- **Text excerpt**
Did the FDA speak too soon when it slapped a suicide warning on a class of epilepsy drugs? New research suggests so. A study of 5 million patients, published in the New England Journal of Medicine, now has found that the suicide risk is linked not to the drugs, but to the disorders the drugs are prescribed to address. Added to recent research that linked some of the epilepsy drugs in question with suicide risk--but not others--the data has at least one expert saying the FDA should pull the warning.
The FDA added the warning after reviewing data from 199 studies that suggested that patients using these drugs did have a higher risk of suicidal behavior than other patients did. But the FDA study didn't cover nearly as many patients, and while the agency research had 24 weeks follow-up, the new study followed patients for six years, HealthDay reports.
"The warning on AEDs and suicide was never justified, and this data strongly argues for its removal," says Dr. Orrin Devinsky, director of the New York University Comprehensive Epilepsy Center, as quoted by HealthDay.
There are two subgroups of patients that did show an increased suicide risk in the new study: Those with depression and those who weren't using the epilepsy drugs for epilepsy, depression or bipolar disorder. The reason for the former risk could be attributed to depression itself, the study authors said; it may be that only patients with severe depression are given these meds rather than antidepressants. The latter? The researchers aren't sure.
Among the drugs studied were Pfizer's Neurontin (gabapentin), GlaxoSmithKline's Lamictal (lamotrigine), UCB's Keppra (levetiracetam), and Novartis' Trileptal (oxcarbazepine). The FDA has not responded yet.

- **Given data**
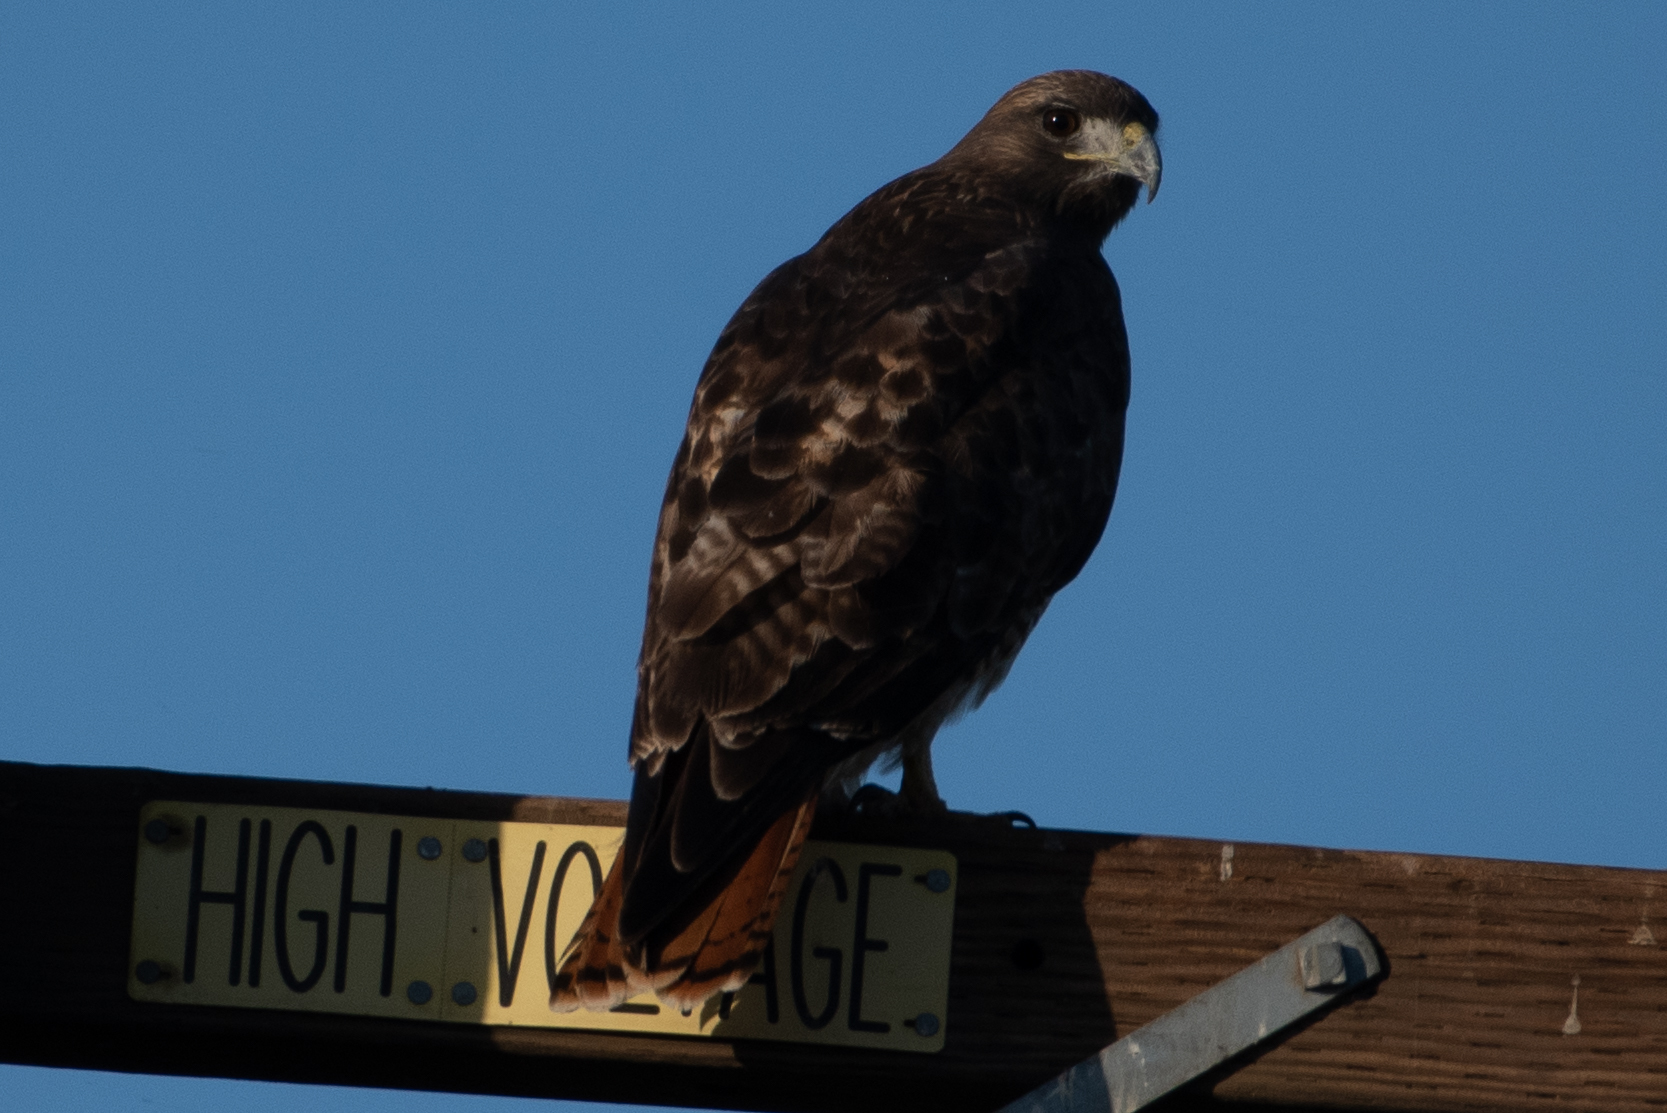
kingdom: Animalia
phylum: Chordata
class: Aves
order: Accipitriformes
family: Accipitridae
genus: Buteo
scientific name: Buteo jamaicensis
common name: Red-tailed hawk
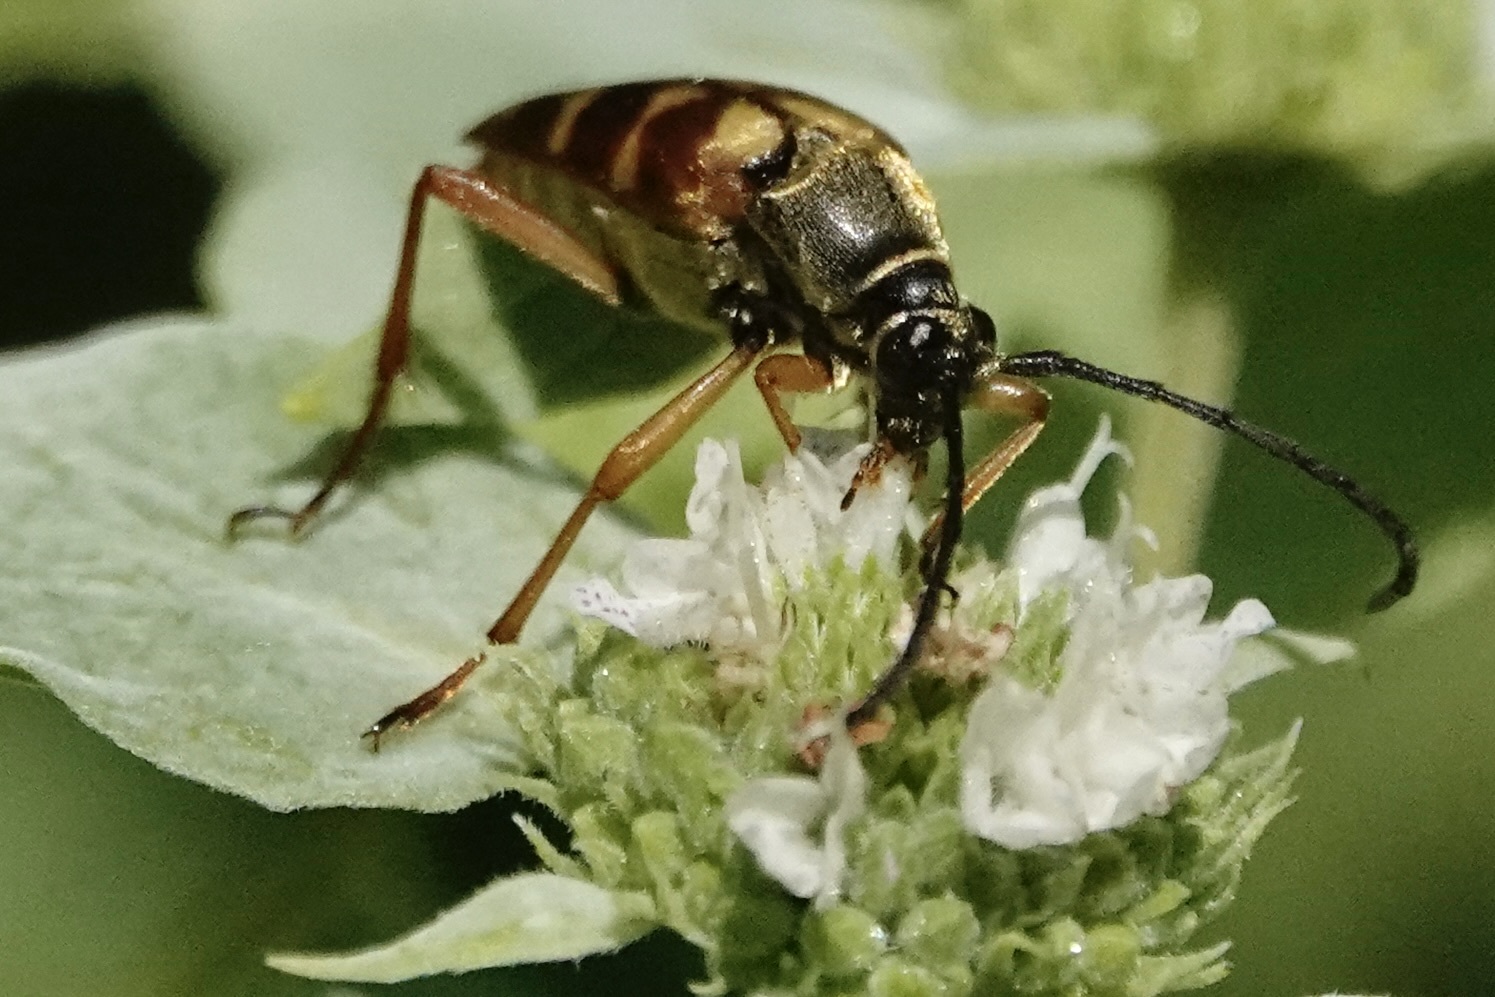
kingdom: Animalia
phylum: Arthropoda
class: Insecta
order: Coleoptera
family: Cerambycidae
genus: Typocerus
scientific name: Typocerus velutinus
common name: Banded longhorn beetle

- **What is being asked**
Which epilepsy drugs does the article on epilepsy drugs and suicide risk name by brand? Give each with its generic name. You won't need the entries for this.

- **Final answer**
- Neurontin (gabapentin)
- Lamictal (lamotrigine)
- Keppra (levetiracetam)
- Trileptal (oxcarbazepine)